Chadrasekhar Mukherjee, CHRO, Bhilosa Industries

Work, however, needs to be done. There are deadlines to be met, meetings to be attended and projects to be delivered. So one has to find one’s work mojo back, and quickly. For the employees, this can be truly challenging after a relaxed and enjoyable weekend, but the organisation as a whole can play a big part to facilitate this. Managers and bosses can do their bit to make this transition back to work smooth and easy.

Managers today are more than aware of the ‘weekend blues’ phenomenon.

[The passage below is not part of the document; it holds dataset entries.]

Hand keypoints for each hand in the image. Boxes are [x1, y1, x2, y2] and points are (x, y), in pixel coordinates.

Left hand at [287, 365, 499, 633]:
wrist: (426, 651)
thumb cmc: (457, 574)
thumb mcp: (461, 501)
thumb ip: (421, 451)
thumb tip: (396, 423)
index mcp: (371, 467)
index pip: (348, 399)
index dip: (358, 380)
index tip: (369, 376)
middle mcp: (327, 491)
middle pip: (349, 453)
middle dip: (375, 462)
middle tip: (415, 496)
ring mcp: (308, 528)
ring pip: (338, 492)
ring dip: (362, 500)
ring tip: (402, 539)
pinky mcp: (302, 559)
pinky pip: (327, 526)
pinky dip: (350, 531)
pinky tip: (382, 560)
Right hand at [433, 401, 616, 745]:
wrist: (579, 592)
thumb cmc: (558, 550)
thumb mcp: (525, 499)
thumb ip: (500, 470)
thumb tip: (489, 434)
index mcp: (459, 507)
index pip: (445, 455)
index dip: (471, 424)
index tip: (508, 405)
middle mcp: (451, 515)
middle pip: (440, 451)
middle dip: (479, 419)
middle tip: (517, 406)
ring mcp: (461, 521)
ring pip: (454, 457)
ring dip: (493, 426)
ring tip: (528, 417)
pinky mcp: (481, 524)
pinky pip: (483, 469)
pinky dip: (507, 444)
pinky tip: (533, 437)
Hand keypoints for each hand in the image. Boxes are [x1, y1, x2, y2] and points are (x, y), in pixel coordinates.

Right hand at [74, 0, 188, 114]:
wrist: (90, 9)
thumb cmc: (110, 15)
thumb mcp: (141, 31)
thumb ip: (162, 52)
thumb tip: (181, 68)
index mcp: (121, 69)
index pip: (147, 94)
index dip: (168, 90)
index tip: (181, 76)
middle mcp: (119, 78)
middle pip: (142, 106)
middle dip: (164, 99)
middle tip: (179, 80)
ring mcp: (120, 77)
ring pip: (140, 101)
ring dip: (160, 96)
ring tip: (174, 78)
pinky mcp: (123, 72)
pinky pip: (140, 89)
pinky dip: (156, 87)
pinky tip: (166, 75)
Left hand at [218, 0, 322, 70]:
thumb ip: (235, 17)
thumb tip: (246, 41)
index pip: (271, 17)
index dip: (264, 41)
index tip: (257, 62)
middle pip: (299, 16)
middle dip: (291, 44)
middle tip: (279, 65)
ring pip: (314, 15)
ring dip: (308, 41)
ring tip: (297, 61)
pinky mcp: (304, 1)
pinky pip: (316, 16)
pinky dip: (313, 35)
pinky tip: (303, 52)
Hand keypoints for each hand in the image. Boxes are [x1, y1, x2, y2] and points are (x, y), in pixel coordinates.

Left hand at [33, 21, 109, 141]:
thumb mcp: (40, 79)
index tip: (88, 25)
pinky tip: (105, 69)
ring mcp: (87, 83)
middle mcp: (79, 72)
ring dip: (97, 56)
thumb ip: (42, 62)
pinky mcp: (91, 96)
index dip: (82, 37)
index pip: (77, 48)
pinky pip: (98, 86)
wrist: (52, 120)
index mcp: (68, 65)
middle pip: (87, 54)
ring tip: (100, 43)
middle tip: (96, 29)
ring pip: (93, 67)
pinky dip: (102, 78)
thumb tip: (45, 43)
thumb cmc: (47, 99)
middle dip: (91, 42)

In fact, one study suggests that 81 per cent of employees suffer from anxiety on Sunday, needless to say the thought of joining back work after a long weekend is the culprit.

Chadrasekhar Mukherjee, CHRO, Bhilosa Industries, suggests that making the first day of work after a weekend a little easy for the team members is very important. It is natural for people to want a little more time to switch to work mode after a relaxed weekend, especially an extended one. “I personally follow this in my professional life,” says Mukherjee, who avoids getting straight back to long meetings, deadlines and deliverables on the very first day of work.

Rather, he suggests that managers lend their own shoulders to share some of the work burden for the first three days, if required, and give time to the team members to slowly charge themselves up and return to active work mode.

Alex Augustine, chief people officer, Waycool, does not like to directly get back to reviews and P&Ls immediately after a break. “Give some breathing time to the employees,” advises Augustine.

“On the first day after vacations, don’t come to reviews straightway, give some breathing time to the employees”

Alex Augustine, chief people officer, Waycool

There is no dearth of tips and advice online about ways to get back into the groove at work. However, ultimately, it all boils down to emotions. One has to channelise one’s emotions in a way that it does not create conflict.

Augustine recalls that at one of his previous firms, they conducted a ‘feel good’ survey wherein all the employees shared their experiences about what they did that made them feel happy about their vacation. Such an activity offers everyone a chance for a quick recap of the weekend, at work.

Mukherjee’s team follows the practice of creating a memory wall which captures everyone’s pictures and best memories from the vacation. Such activities lighten the mood for the employees and lessen the impact of the weekend blues to a significant extent.

“This helps cushion the ‘vacations are over’ feeling. The negative connotation to the whole ‘get back to work’ is avoided,” shares Mukherjee.

‘Return to office’ after a long break can be a big pain. It runs the risk of undoing all the good that the weekend does to the body and soul. However, with a bit of advance planning with regard to meeting the targets of the coming week and a bit of support from managers and colleagues, settling back into active mode at work can become a lot easier for the employees.